## Extracted entries
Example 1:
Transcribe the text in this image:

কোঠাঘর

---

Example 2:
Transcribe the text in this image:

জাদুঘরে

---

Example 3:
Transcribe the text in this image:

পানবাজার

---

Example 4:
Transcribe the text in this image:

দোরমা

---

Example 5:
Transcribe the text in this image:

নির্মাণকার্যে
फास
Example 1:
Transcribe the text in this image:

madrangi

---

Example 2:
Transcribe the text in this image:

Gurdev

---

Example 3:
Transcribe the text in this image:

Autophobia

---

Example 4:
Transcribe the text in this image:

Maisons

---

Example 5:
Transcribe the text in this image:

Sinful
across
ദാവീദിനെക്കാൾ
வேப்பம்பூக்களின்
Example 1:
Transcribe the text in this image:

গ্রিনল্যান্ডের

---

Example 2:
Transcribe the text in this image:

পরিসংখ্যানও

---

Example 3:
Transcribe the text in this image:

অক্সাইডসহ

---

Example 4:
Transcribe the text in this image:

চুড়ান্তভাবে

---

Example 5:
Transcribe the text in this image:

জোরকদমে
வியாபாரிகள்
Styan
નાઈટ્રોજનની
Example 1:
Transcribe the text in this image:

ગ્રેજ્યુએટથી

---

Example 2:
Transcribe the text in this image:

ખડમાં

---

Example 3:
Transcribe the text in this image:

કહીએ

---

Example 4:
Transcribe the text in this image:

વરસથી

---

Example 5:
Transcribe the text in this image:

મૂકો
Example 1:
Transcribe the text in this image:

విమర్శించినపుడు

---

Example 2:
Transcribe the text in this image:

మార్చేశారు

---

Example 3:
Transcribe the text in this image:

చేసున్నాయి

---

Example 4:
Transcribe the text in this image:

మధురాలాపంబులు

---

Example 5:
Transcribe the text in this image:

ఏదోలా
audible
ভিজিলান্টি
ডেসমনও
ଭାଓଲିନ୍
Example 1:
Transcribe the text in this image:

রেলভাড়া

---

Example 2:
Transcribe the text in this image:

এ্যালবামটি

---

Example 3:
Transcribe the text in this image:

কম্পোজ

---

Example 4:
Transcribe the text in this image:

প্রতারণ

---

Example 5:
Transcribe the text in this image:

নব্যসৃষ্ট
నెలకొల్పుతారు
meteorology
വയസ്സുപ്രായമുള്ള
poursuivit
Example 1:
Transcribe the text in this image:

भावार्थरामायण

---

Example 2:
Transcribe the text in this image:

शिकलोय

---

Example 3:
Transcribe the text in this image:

## Problem details
Retype all of the material, keeping each line exact.

## Output for this exercise
Example 1:
Transcribe the text in this image:

কোঠাঘর

---

Example 2:
Transcribe the text in this image:

জাদুঘরে

---

Example 3:
Transcribe the text in this image:

পানবাজার

---

Example 4:
Transcribe the text in this image:

দোরমা

---

Example 5:
Transcribe the text in this image:

নির্মাণকার্যে
फास
Example 1:
Transcribe the text in this image:

madrangi

---

Example 2:
Transcribe the text in this image:

Gurdev

---

Example 3:
Transcribe the text in this image:

Autophobia

---

Example 4:
Transcribe the text in this image:

Maisons

---

Example 5:
Transcribe the text in this image:

Sinful
across
ദാവീദിനെക്കാൾ
வேப்பம்பூக்களின்
Example 1:
Transcribe the text in this image:

গ্রিনল্যান্ডের

---

Example 2:
Transcribe the text in this image:

পরিসংখ্যানও

---

Example 3:
Transcribe the text in this image:

অক্সাইডসহ

---

Example 4:
Transcribe the text in this image:

চুড়ান্তভাবে

---

Example 5:
Transcribe the text in this image:

জোরকদমে
வியாபாரிகள்
Styan
નાઈટ્રોજનની
Example 1:
Transcribe the text in this image:

ગ્રેજ્યુએટથી

---

Example 2:
Transcribe the text in this image:

ખડમાં

---

Example 3:
Transcribe the text in this image:

કહીએ

---

Example 4:
Transcribe the text in this image:

વરસથી

---

Example 5:
Transcribe the text in this image:

મૂકો
Example 1:
Transcribe the text in this image:

విమర్శించినపుడు

---

Example 2:
Transcribe the text in this image:

మార్చేశారు

---

Example 3:
Transcribe the text in this image:

చేసున్నాయి

---

Example 4:
Transcribe the text in this image:

మధురాలాపంబులు

---

Example 5:
Transcribe the text in this image:

ఏదోలా
audible
ভিজিলান্টি
ডেসমনও
ଭାଓଲିନ୍
Example 1:
Transcribe the text in this image:

রেলভাড়া

---

Example 2:
Transcribe the text in this image:

এ্যালবামটি

---

Example 3:
Transcribe the text in this image:

কম্পোজ

---

Example 4:
Transcribe the text in this image:

প্রতারণ

---

Example 5:
Transcribe the text in this image:

নব্যসৃষ্ট
నెలకొల్పుతారు
meteorology
വയസ്സുപ്രായമുള്ള
poursuivit
Example 1:
Transcribe the text in this image:

भावार्थरामायण

---

Example 2:
Transcribe the text in this image:

शिकलोय

---

Example 3:
Transcribe the text in this image:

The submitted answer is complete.